一想到待会就要见到系主任那张吊着三角眼、垂着刀片嘴的脸,顿时就觉得太阳被乌云遮去了大半。
中途被追上来的同事搭上肩膀,听她在耳边累得直喘气的声音,房俪不免好奇地问:“妳是刚参加完马拉松比赛吗?还是一百年没有运动了,怎么会才跑两步就这么喘?”
“欸,房大小姐,运动白痴的妳有资格这么批判我吗?”与房俪不同的是,吕熙是念完博士才争取到留校任教机会的。
不过个性爽朗的她并没有因此嫉妒,或者排挤有教授老爸撑腰的房俪,反而很快跟房俪混成了死党,有事没事还老拿房大小姐近似于缺心眼的与世无争开玩笑。
“再次声明,我不是运动白痴,我只是懒得动而已。”每年的健康检查都OK不是吗,那干嘛还要运动?
“妳再不练壮一点,就不怕妳隔壁那位美人哥哥在洞房花烛夜的时候把妳压垮吗?”吕熙语气暧昧地取笑。
想想房俪还真是好命,不但有位教授兼学者的老爸,隔壁还住着一位彷佛天生就是为她而造的老公不二人选,楼宇生楼大帅哥,想当年可是中文系第一才子啊。
“妳这话要是让他听见了,他会往妳宿舍寄律师函的信不信?”房俪不以为然,自己的抗压性自己还不清楚吗,再说他舍得压坏她吗?根本就不可能的事,她担心什么?
“用不着这么兴师动众吧?”
“他现在只要一听到『美人』这个称呼,脸色跟脾气都阴沉得好像台风天。”她家宇哥长得俊美没错,但再俊美的男人都不爱别人称呼他为“美人”,这是男性共识。
“还不都是因为妳,他怎么不先拿妳问罪开刀呢?”
众所周知,房俪大四毕业那年,楼宇生也刚服完兵役,为了庆祝这两件事,楼少爷终究没能抵过房小姐的美人计,答应在学校校庆那天,在她担任总策画的舞台剧里反串一次妖精女王。
现在回想起来,那时一袭白色拖地长裙、美若天仙的楼宇生,他身上的每一处细节都还历历在目、清晰可辨,让人忍不住心动。
那天之后,校园里爱八卦的众学子们,自然而然地就给这位杰出的学长冠上了“隔壁家的美人”这个响亮名号,谁教房大教授之女的名气也不低。
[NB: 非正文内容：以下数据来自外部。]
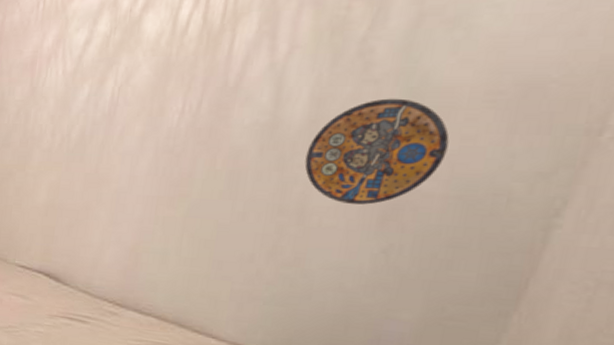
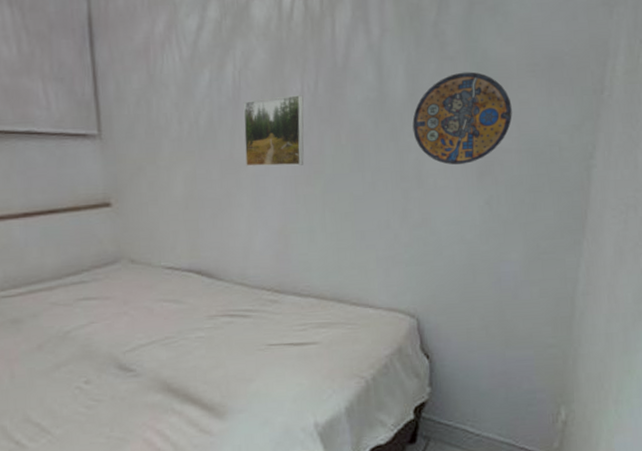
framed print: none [109,114,183,187] -> present [243,95,304,167]

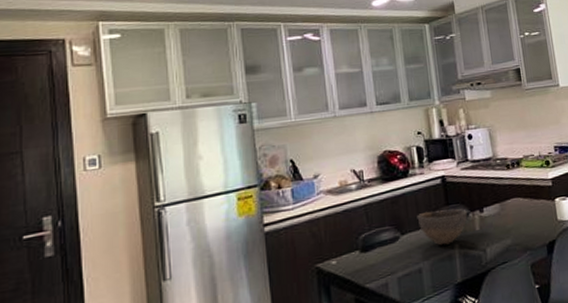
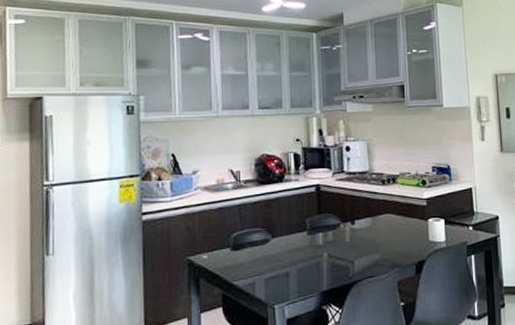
bowl: present [417,209,467,246] -> none [288,218,338,253]

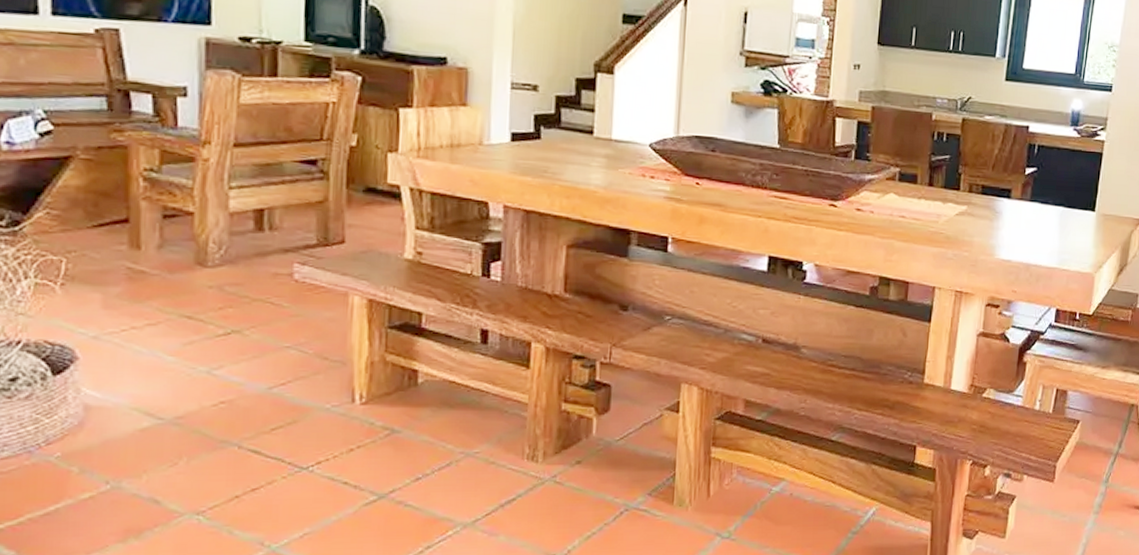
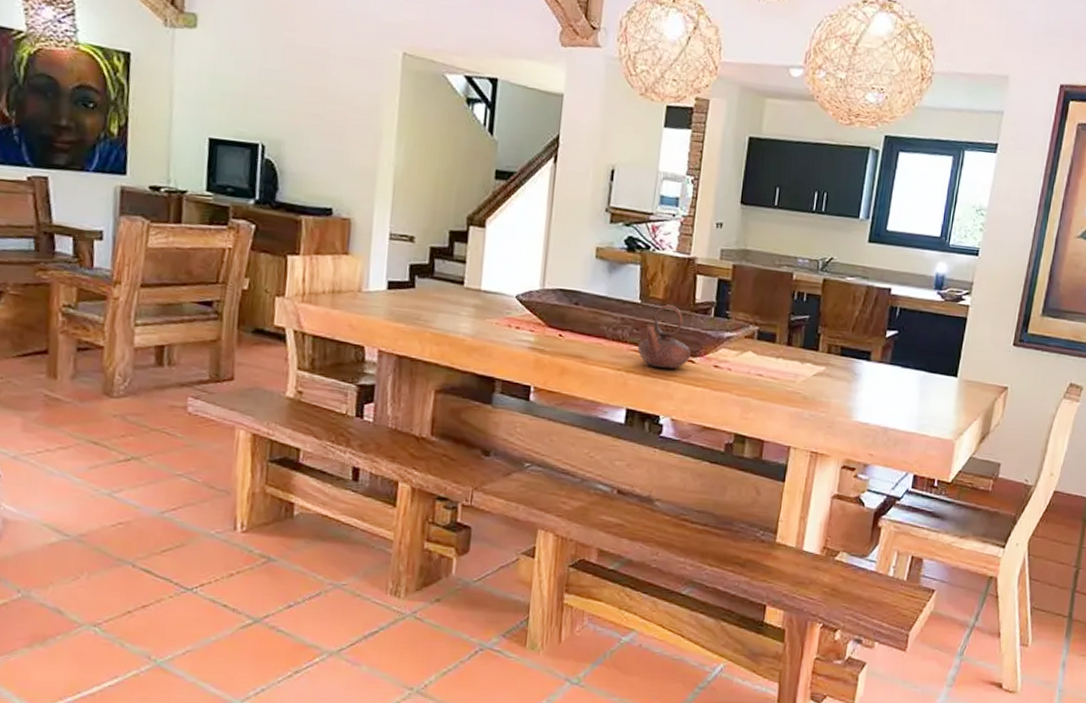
teapot: none [777,148,833,214] -> present [637,304,692,369]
“他不会生我气,有火他会向别人发,这是他一向的作风。”房俪很欠扁地笑道,她还不了解楼宇生吗?从小到大,他都只会保护她,虽然有些保护过头了。
“难怪某人那么娇纵,原来有金刚男神庇佑啊。”
“我娇纵吗?我很平易近人的好不好。”房俪墨青的眼珠一转,流泻出水一般灵动的光泽。
“傲娇又任性还闷骚,别说妳不是。”吕熙揶揄说:“尽避不太喜怒形于色,但对妳不喜欢的人或事,妳有迁就过吗?转身就丢开了,也不管那些到底有多重要。”
“再重要也没有让自己心情保持愉悦重要。”这说明她很注重维持心理健康好不好。
“切,妳啊就是温室里的花朵,不知人世疾苦。”是好友才敢这么说,“像我这种从南部乡下一路披荆斩棘出来的,为了更好的前途,就是要我向校董们下跪,可能也会愿意吧,所谓人在屋檐下,不得不低头啊。”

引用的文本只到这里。